Seacoast Cancer Center's Quantum Leap in Technology
Wentworth-Douglass Hospital's Seacoast Cancer Center is using one of the most advanced radiation therapy systems available today - the Novalis TxTM. The system delivers fast, precisely focused, high-energy radiation to a localized area to destroy tumors or to make other medical repairs that often cannot be addressed by conventional surgery including malignant and benign lesions of the brain, lung, liver, kidneys and other areas of the body. A high-definition treatment beam matches the shape of the tumor from every angle. Novalis TxTM can also be used to deliver frameless radiosurgery treatments, a more patient-friendly alternative to other systems that require immobilization with a head ring that attaches to the skull.
MammoSite procedure shortens treatment time for breast cancer
Breast cancer patients now have the option for a treatment procedure called MammoSite only available at Wentworth-Douglass Hospital in the Seacoast area. The treatment usually lasts five days, allowing the patient shorter treatment and recovery times.
A MammoSite balloon catheter is inserted into the breast during a surgical procedure. After the procedure, the patient visits the Seacoast Cancer Center to prepare for the radiation procedure. During treatment, the catheter is connected to a thin tube attached to a computer-controlled High Dose Rate machine that delivers a tiny radiation seed into the balloon for approximately eight minutes. The seed returns to the machine until the next treatment session and the patient is free to do normal activities without restrictions.
Find out more about breast cancer at the American Cancer Society. Learn their guidelines for early detection of cancer.
To make an appointment for a mammogram, contact the Women's Life Imaging Center.
The Imaging Center at Wentworth-Douglass
The custom designed Imaging Center at Wentworth-Douglass Hospital provides physicians and radiologists advanced computer technology to generate three-dimensional images from the cross-sectional CT scan. Computer screens can be raised to eye level with the push of a button; lighting the workstation with the glow of the images displayed. With 3-D viewing capabilities, virtual representations of vessel interiors can be traveled through and explored, and still images of organs can be twisted and turned on-screen. Doctors and technicians use the Workstream 4D software tool to assess 3-D images using a fourth feature, time.
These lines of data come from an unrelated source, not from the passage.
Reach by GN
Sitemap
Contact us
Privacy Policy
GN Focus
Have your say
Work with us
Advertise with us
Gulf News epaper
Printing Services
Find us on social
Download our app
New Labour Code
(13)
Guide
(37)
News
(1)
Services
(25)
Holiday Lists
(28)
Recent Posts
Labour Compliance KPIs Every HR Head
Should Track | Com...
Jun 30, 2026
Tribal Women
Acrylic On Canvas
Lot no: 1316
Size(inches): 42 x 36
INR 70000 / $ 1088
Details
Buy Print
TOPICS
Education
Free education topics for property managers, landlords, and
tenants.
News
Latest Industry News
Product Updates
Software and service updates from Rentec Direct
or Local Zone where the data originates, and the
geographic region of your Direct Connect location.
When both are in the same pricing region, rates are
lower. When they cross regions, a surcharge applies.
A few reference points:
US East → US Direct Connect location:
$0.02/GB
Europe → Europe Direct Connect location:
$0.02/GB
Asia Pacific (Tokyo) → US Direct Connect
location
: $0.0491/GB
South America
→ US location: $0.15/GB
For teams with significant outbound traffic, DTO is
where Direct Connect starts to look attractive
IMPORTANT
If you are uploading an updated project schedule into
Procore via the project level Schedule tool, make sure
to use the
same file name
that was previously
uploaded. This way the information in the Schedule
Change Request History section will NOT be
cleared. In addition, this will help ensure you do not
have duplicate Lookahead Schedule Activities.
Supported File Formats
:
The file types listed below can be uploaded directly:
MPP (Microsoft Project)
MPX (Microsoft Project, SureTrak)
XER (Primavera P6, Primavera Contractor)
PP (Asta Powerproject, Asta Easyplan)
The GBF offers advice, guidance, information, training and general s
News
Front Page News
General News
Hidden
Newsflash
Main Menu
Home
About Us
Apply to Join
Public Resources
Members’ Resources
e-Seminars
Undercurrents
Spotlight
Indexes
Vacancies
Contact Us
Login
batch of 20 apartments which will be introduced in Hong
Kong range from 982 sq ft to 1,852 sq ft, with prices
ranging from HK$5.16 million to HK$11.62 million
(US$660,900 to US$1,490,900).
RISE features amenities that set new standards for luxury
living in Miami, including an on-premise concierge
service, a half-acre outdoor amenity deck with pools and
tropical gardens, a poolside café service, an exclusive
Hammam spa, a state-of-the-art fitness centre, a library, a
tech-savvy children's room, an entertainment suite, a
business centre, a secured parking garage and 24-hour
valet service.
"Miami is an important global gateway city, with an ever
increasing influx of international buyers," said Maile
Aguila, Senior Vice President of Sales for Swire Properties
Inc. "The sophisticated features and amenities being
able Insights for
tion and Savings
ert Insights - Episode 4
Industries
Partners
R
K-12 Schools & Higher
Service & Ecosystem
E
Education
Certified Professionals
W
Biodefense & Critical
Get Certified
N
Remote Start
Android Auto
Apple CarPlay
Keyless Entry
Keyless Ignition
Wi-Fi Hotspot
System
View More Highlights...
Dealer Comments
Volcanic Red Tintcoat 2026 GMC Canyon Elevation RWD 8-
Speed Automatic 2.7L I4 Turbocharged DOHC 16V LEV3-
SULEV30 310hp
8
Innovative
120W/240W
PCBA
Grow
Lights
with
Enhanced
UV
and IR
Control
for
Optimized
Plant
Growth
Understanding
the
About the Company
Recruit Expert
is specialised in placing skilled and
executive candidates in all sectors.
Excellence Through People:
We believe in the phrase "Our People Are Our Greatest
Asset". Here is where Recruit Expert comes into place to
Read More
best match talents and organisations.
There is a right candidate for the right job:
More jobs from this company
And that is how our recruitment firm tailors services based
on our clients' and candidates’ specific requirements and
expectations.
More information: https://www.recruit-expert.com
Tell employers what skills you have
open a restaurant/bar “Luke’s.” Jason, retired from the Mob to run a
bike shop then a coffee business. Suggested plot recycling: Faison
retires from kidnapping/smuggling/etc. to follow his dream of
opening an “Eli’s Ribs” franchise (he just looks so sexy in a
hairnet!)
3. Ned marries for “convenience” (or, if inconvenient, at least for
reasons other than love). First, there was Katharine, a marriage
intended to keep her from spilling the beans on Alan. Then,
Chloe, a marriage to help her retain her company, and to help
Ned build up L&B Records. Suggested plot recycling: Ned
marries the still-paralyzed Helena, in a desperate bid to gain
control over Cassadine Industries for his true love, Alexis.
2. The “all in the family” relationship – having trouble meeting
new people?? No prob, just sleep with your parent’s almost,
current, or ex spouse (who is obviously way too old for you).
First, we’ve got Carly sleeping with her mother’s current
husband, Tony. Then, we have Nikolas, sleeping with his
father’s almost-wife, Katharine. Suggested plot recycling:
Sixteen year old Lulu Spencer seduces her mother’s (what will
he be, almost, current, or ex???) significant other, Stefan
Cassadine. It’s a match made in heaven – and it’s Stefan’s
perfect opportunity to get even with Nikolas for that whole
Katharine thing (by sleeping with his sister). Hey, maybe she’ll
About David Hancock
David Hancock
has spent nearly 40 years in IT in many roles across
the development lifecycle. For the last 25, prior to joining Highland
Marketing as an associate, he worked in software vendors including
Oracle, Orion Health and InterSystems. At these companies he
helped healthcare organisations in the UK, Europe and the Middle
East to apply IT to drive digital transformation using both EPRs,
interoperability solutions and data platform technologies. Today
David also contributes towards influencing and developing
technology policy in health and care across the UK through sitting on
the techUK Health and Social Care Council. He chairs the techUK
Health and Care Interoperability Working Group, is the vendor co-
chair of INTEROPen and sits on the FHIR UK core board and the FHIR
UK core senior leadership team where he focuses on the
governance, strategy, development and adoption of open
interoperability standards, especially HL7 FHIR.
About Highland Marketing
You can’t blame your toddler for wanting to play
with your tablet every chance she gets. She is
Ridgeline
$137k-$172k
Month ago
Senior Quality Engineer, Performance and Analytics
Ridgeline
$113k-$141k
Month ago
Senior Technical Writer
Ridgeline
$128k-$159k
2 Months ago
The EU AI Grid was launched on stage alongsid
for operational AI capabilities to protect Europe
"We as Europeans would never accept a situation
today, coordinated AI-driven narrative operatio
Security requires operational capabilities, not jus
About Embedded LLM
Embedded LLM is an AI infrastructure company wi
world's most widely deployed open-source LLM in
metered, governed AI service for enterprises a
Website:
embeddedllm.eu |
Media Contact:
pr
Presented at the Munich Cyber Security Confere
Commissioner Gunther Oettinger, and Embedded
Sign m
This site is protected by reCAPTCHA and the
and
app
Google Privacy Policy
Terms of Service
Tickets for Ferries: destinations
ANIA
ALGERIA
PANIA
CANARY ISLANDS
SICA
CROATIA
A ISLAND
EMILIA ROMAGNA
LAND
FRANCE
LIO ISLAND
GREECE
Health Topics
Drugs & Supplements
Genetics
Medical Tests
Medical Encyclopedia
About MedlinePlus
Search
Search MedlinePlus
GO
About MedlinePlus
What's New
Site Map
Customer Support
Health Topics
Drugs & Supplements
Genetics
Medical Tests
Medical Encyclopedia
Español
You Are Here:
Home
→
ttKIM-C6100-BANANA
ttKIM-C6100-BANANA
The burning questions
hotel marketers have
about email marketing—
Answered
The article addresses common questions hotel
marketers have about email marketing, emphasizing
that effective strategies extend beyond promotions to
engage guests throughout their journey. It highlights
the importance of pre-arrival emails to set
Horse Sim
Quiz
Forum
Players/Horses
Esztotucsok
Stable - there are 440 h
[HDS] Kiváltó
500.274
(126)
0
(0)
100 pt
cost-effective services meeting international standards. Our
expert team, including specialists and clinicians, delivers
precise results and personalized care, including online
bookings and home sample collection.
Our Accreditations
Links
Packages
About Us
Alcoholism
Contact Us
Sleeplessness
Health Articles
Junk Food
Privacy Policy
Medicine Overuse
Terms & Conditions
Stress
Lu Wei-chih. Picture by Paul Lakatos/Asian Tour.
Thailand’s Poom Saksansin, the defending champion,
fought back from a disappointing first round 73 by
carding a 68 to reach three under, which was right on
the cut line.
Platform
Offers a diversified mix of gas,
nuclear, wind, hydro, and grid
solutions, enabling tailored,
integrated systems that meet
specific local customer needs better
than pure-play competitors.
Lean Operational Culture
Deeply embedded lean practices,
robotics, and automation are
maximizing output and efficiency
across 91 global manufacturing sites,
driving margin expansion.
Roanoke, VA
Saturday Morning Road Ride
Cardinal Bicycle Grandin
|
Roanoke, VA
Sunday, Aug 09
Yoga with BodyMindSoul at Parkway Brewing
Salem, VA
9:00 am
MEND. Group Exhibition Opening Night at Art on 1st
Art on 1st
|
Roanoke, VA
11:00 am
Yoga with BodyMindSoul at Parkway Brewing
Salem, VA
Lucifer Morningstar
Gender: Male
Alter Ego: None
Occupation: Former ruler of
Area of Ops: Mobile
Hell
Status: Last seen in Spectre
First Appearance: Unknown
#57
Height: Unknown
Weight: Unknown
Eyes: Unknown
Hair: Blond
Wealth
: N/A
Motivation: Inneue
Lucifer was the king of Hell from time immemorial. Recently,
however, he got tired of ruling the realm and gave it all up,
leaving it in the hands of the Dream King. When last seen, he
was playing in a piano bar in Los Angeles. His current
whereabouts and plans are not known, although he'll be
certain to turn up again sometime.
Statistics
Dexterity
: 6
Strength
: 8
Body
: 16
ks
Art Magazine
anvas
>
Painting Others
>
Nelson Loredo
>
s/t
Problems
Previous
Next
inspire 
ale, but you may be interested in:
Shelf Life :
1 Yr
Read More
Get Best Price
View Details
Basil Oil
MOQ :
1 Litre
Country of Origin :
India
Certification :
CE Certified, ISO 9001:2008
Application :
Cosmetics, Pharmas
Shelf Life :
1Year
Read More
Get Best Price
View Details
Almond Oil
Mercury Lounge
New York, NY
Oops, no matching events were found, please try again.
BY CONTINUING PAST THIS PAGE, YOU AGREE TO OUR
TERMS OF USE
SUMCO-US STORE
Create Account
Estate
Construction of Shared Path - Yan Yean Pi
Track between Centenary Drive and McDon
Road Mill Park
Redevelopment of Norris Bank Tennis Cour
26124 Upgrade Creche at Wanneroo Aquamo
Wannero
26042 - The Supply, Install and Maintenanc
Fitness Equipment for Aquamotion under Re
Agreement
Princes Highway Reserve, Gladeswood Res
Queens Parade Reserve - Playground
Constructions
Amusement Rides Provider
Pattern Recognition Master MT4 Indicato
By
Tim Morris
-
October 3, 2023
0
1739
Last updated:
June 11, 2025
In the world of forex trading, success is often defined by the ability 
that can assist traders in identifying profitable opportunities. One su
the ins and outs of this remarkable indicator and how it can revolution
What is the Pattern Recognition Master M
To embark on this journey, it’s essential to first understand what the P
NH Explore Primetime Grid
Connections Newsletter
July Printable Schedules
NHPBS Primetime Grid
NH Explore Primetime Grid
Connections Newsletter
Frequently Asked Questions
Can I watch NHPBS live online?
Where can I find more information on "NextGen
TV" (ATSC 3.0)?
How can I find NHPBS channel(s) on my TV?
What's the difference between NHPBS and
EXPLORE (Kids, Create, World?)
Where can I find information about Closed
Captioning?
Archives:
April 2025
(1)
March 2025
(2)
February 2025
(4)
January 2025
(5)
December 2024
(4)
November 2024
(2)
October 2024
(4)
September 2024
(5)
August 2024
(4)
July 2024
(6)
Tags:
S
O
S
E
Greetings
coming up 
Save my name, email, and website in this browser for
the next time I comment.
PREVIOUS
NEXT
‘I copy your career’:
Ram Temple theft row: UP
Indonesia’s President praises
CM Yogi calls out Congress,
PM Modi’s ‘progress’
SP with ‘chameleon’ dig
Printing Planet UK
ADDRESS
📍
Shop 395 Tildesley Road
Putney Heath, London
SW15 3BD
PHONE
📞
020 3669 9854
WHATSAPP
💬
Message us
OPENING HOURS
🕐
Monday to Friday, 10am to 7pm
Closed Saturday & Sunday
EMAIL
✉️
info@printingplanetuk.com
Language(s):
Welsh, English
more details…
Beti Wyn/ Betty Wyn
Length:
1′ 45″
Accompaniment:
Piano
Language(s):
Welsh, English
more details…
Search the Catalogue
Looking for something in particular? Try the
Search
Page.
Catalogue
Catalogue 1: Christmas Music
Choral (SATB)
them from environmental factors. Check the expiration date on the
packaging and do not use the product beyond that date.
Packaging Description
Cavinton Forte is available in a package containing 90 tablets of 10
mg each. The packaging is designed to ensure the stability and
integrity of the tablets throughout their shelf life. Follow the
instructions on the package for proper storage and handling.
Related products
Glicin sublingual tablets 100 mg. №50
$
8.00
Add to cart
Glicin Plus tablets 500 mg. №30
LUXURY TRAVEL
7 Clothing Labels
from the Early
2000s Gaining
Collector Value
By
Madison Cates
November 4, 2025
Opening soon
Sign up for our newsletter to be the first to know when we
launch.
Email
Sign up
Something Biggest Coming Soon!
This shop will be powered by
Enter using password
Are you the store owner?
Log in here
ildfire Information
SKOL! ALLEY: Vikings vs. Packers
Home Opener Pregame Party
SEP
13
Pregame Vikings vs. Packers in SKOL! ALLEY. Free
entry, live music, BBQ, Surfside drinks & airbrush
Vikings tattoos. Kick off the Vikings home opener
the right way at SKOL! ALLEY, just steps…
The da Vinci®STM Robotic System
The innovative da Vinci®STM Robotic System allows Wentworth-Douglass surgeons to perform the complex and intricate gynecological procedures. With the employment of robotic technology, surgeons are able to operate in a less invasive and more accurate manner without even touching the patient. The daVinci®STM four robotic can maneuver beyond a human hand's natural range of motion. With the range of the da Vinci®STM arms, any motion can be attained. A tiny camera within the robotic arms of the da Vinci®STM feeds a 3-D image of the surgical process to a screen that the surgeon looks at through binocular-like lenses. With their entire body working to control the robot, the surgeons are in full control of the robot's actions. The sutures used by the robot are the width of a human hair. Such precision can reduce the risk of infection and scarring, decrease blood loss and speed recovery.
64-Slice CT Scanner
The CT (or computed tomography) scan is a radiological technique that has been used since 1974 to provide an accurate slice-by-slice X-ray of the body in order to allow physicians to more easily diagnose diseases early. Using revolutionary technology, the 64-slice CT is able to take 192 images of the heart per second, as compared to 40 images per second in traditional 16-slice equipment, capture images of an organ in one second, and perform a whole-body trauma scan in 10 seconds. The difference causes a quicker and more accurate diagnosis. The new 64-slice CT scanner is also able to provide 3-D images of the organs' interiors and arteries without introducing a catheter.